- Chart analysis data
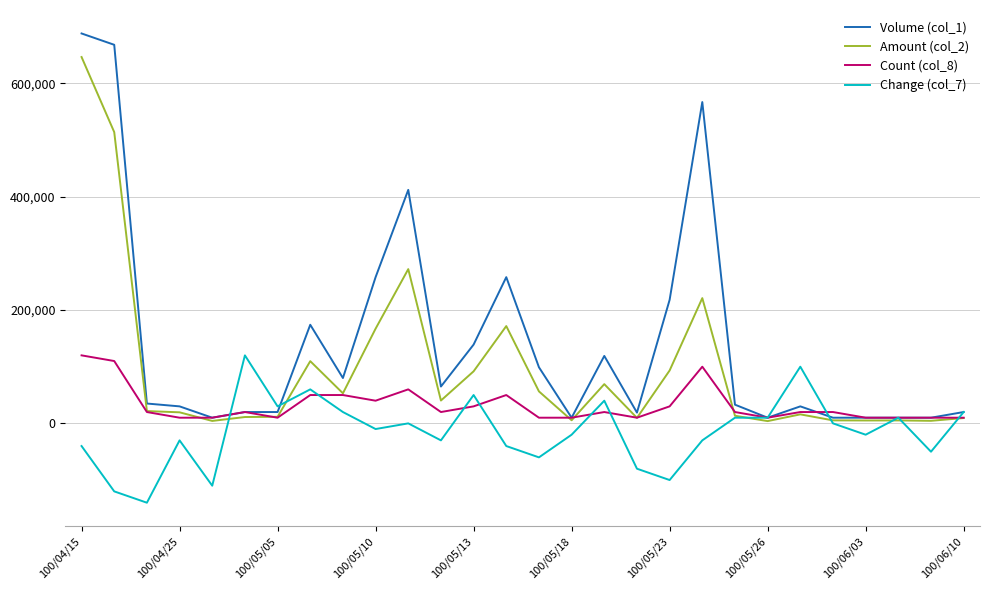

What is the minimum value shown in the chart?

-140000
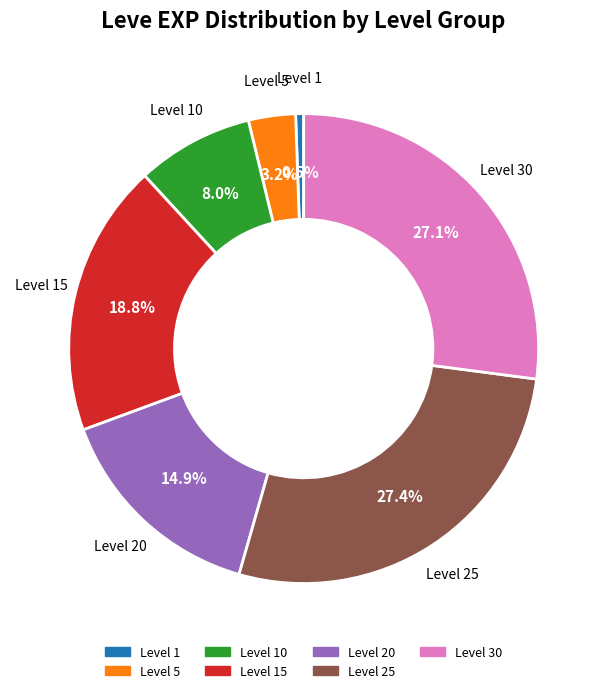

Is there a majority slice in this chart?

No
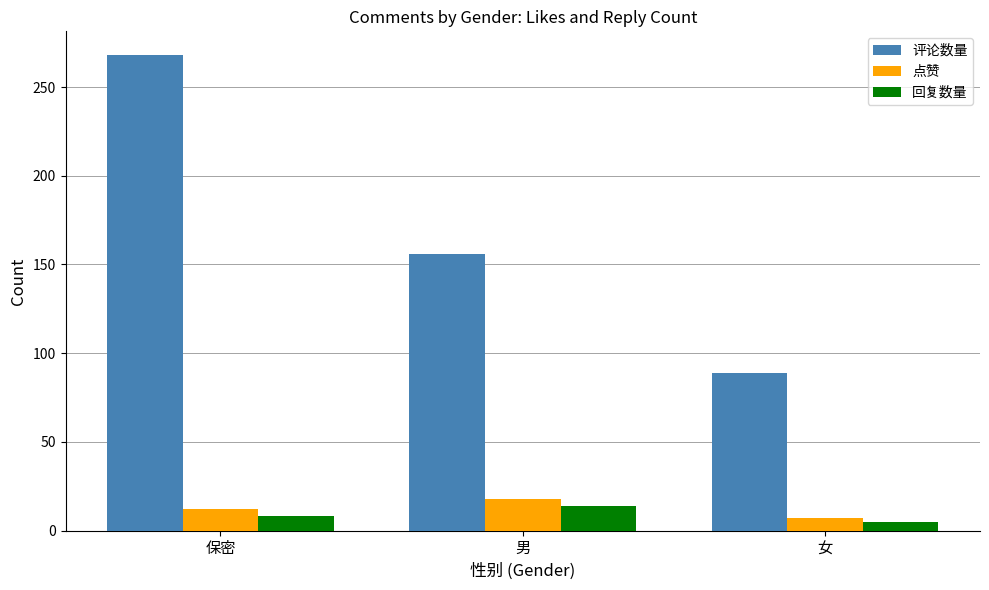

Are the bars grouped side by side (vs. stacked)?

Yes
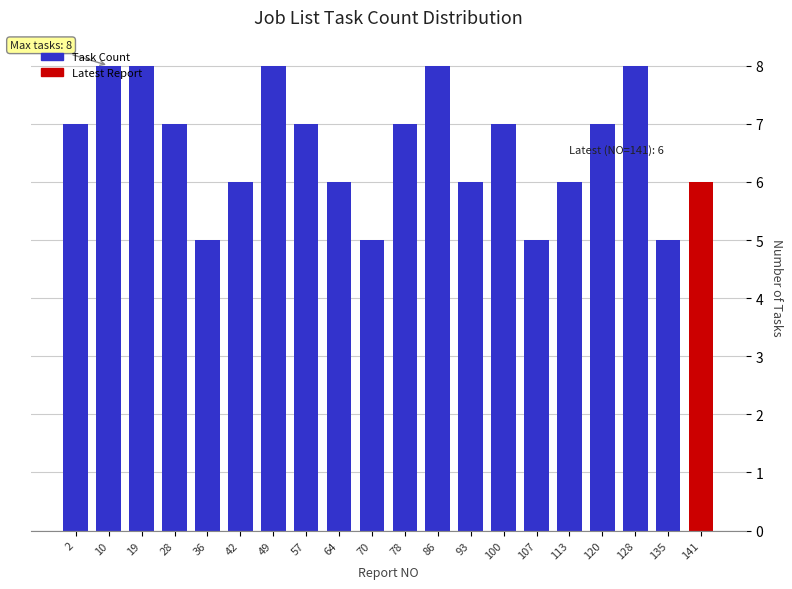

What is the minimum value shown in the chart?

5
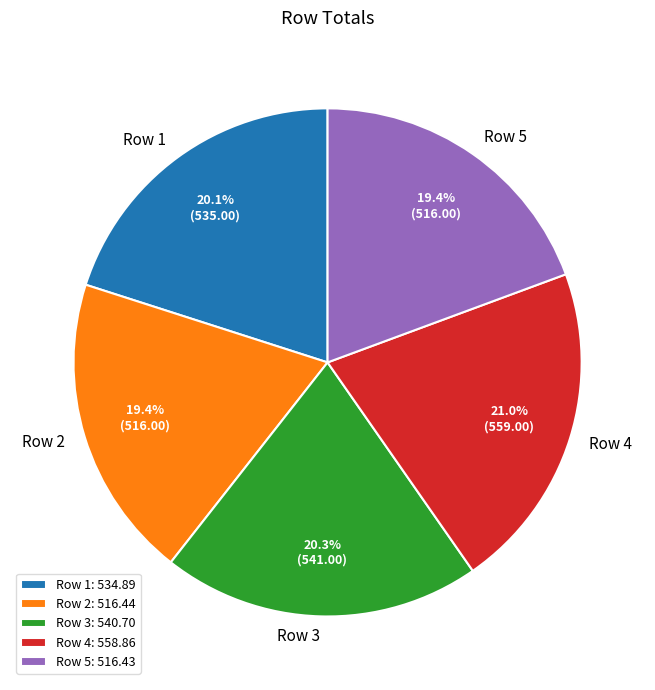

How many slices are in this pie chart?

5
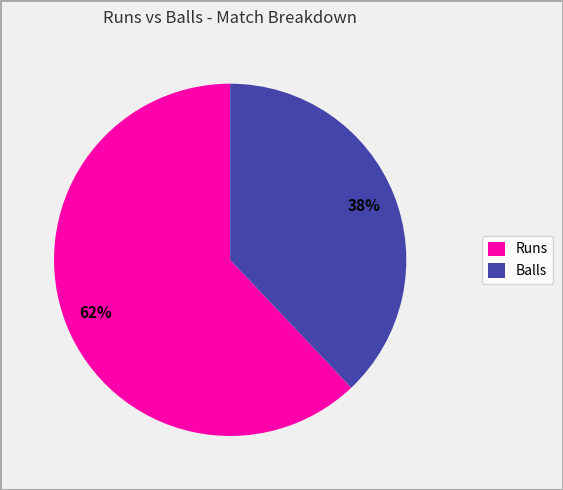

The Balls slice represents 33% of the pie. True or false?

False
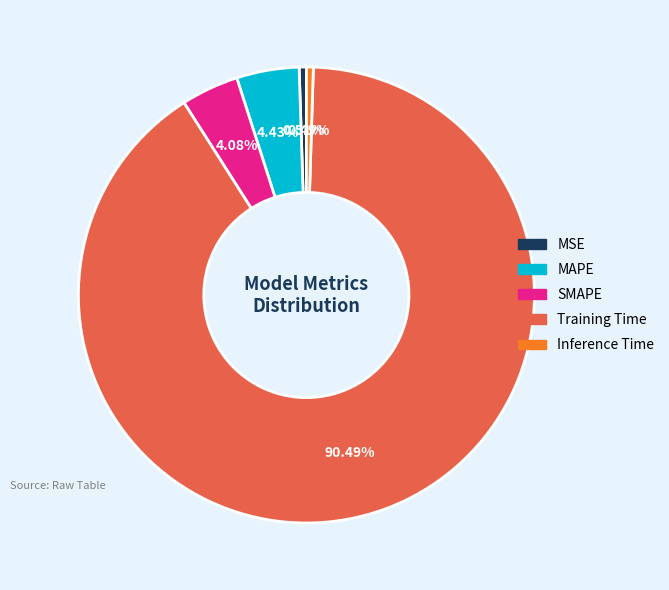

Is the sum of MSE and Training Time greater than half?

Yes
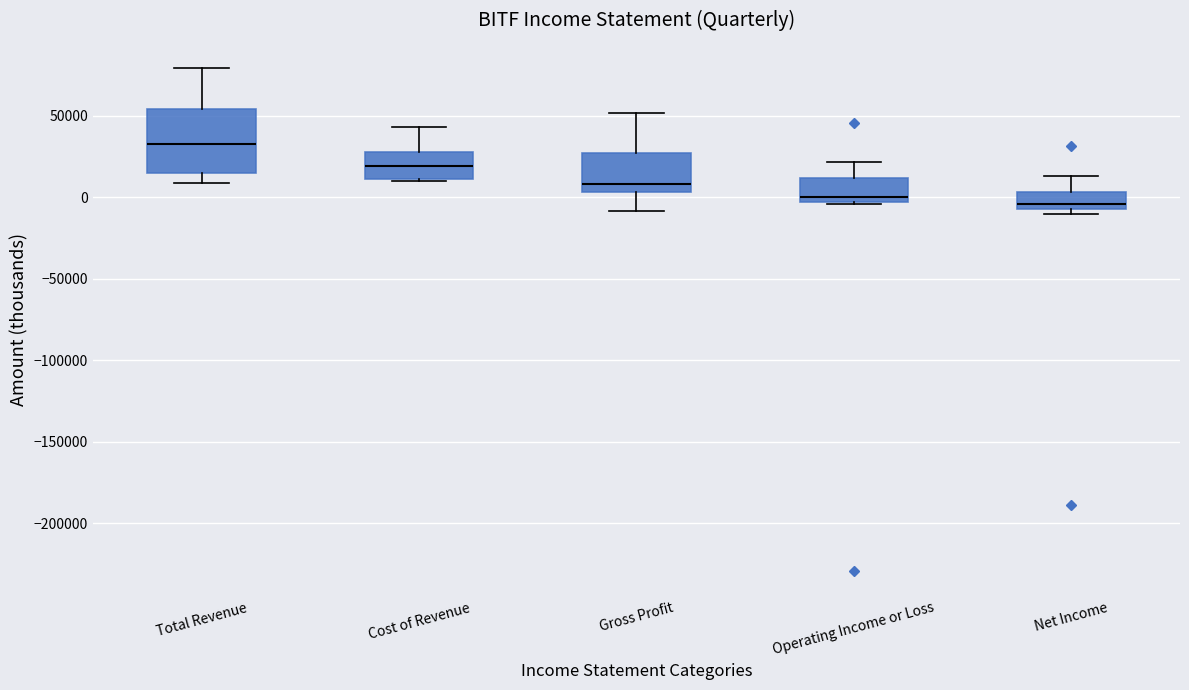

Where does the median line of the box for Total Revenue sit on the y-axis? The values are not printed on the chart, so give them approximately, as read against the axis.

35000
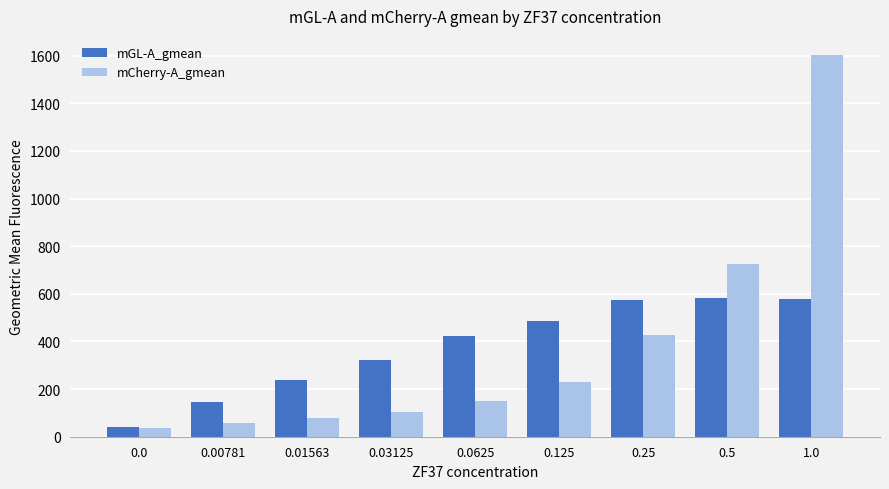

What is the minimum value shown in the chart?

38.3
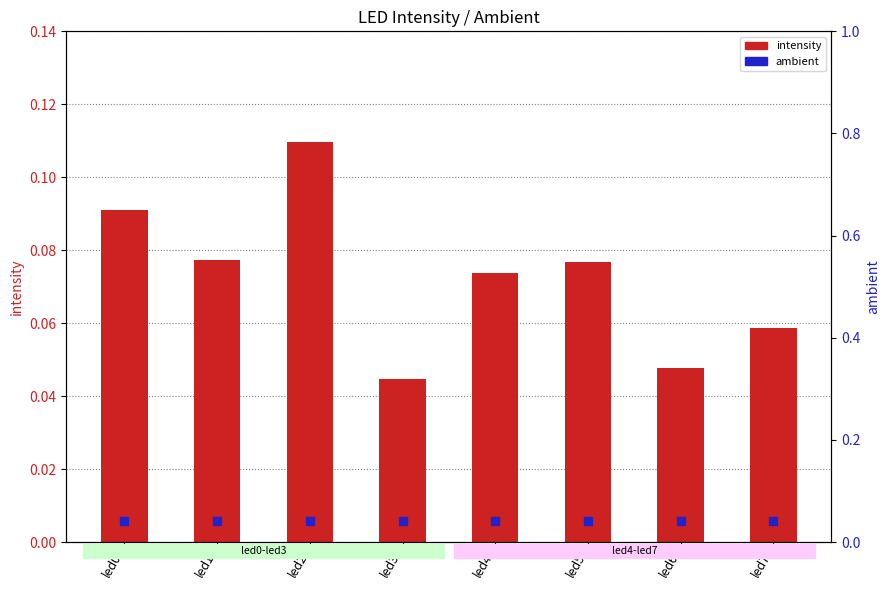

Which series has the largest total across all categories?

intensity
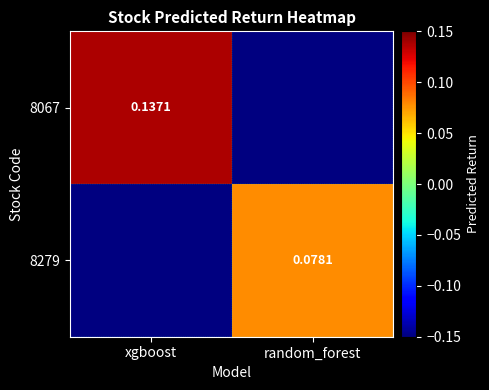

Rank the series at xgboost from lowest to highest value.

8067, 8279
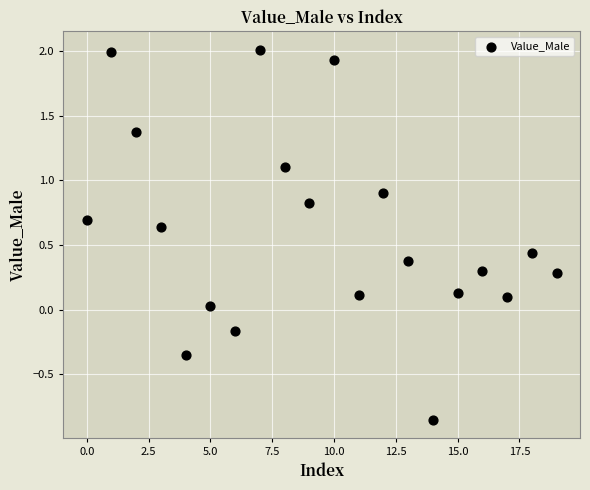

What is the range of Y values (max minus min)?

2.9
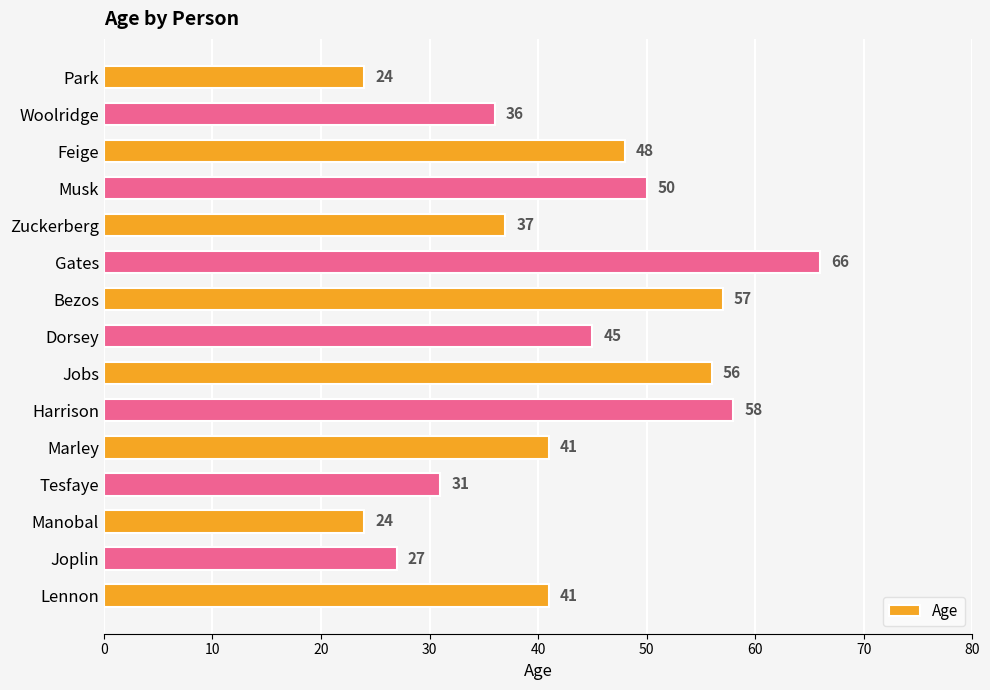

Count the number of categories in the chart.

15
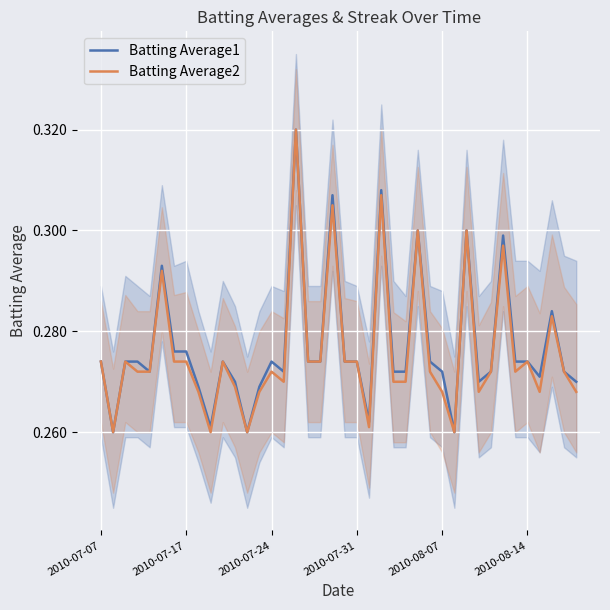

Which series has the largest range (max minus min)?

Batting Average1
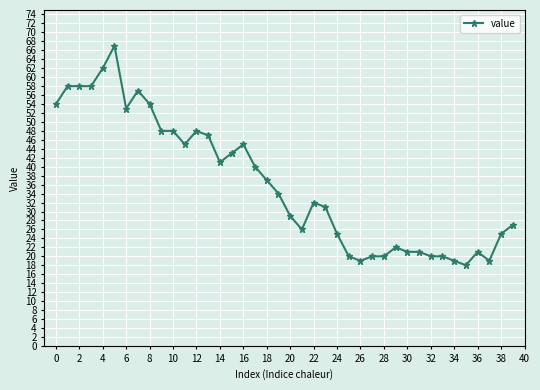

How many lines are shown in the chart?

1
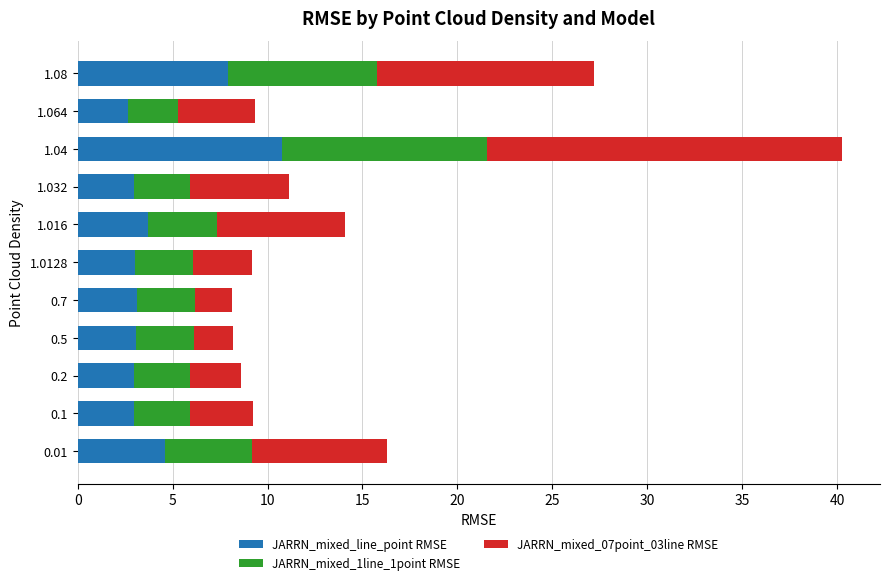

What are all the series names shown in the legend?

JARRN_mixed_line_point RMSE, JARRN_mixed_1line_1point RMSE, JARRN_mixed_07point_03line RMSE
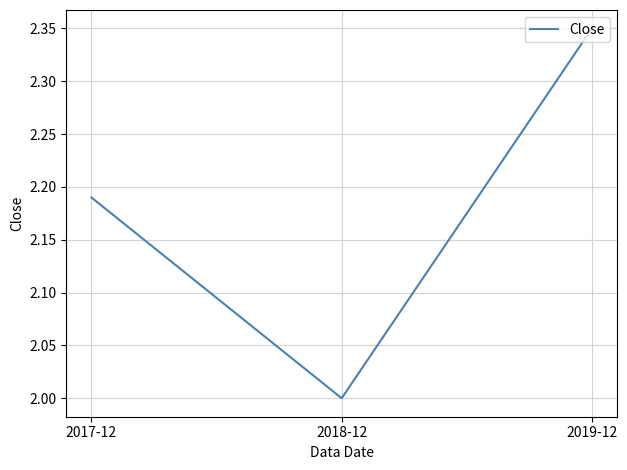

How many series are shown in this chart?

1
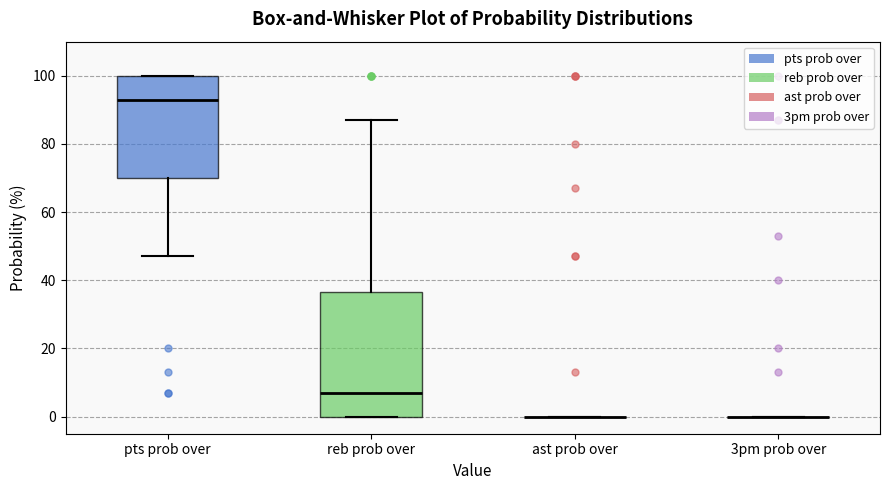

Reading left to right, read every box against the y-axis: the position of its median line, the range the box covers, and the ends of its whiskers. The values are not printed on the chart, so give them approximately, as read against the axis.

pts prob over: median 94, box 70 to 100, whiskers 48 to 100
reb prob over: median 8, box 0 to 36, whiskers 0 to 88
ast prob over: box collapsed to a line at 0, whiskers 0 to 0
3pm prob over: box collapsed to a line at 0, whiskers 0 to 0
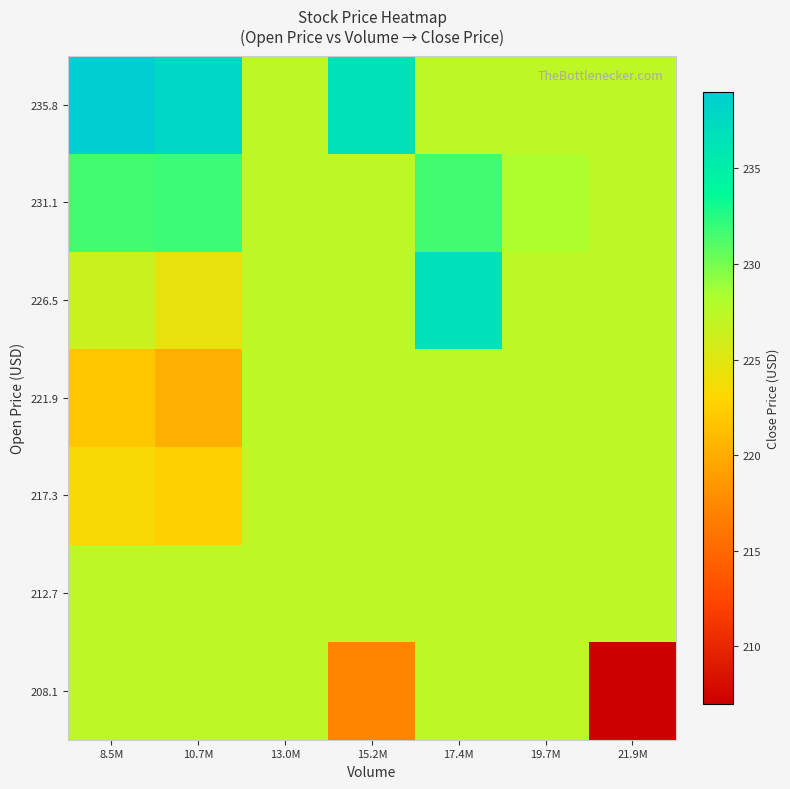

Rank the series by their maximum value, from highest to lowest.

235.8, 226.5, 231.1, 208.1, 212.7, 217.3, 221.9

- What you should do
Copy every item above word for word, but leave out the pictures.

- Response below
What is the minimum value shown in the chart?

-140000

Is there a majority slice in this chart?

No

Are the bars grouped side by side (vs. stacked)?

Yes

What is the minimum value shown in the chart?

5

How many slices are in this pie chart?

5

The Balls slice represents 33% of the pie. True or false?

False

Is the sum of MSE and Training Time greater than half?

Yes

Where does the median line of the box for Total Revenue sit on the y-axis? The values are not printed on the chart, so give them approximately, as read against the axis.

35000

What is the minimum value shown in the chart?

38.3

Which series has the largest total across all categories?

intensity

Rank the series at xgboost from lowest to highest value.

8067, 8279

What is the range of Y values (max minus min)?

2.9

Count the number of categories in the chart.

15

Which series has the largest range (max minus min)?

Batting Average1

How many lines are shown in the chart?

1

What are all the series names shown in the legend?

JARRN_mixed_line_point RMSE, JARRN_mixed_1line_1point RMSE, JARRN_mixed_07point_03line RMSE

How many series are shown in this chart?

1

Reading left to right, read every box against the y-axis: the position of its median line, the range the box covers, and the ends of its whiskers. The values are not printed on the chart, so give them approximately, as read against the axis.

pts prob over: median 94, box 70 to 100, whiskers 48 to 100
reb prob over: median 8, box 0 to 36, whiskers 0 to 88
ast prob over: box collapsed to a line at 0, whiskers 0 to 0
3pm prob over: box collapsed to a line at 0, whiskers 0 to 0

Rank the series by their maximum value, from highest to lowest.

235.8, 226.5, 231.1, 208.1, 212.7, 217.3, 221.9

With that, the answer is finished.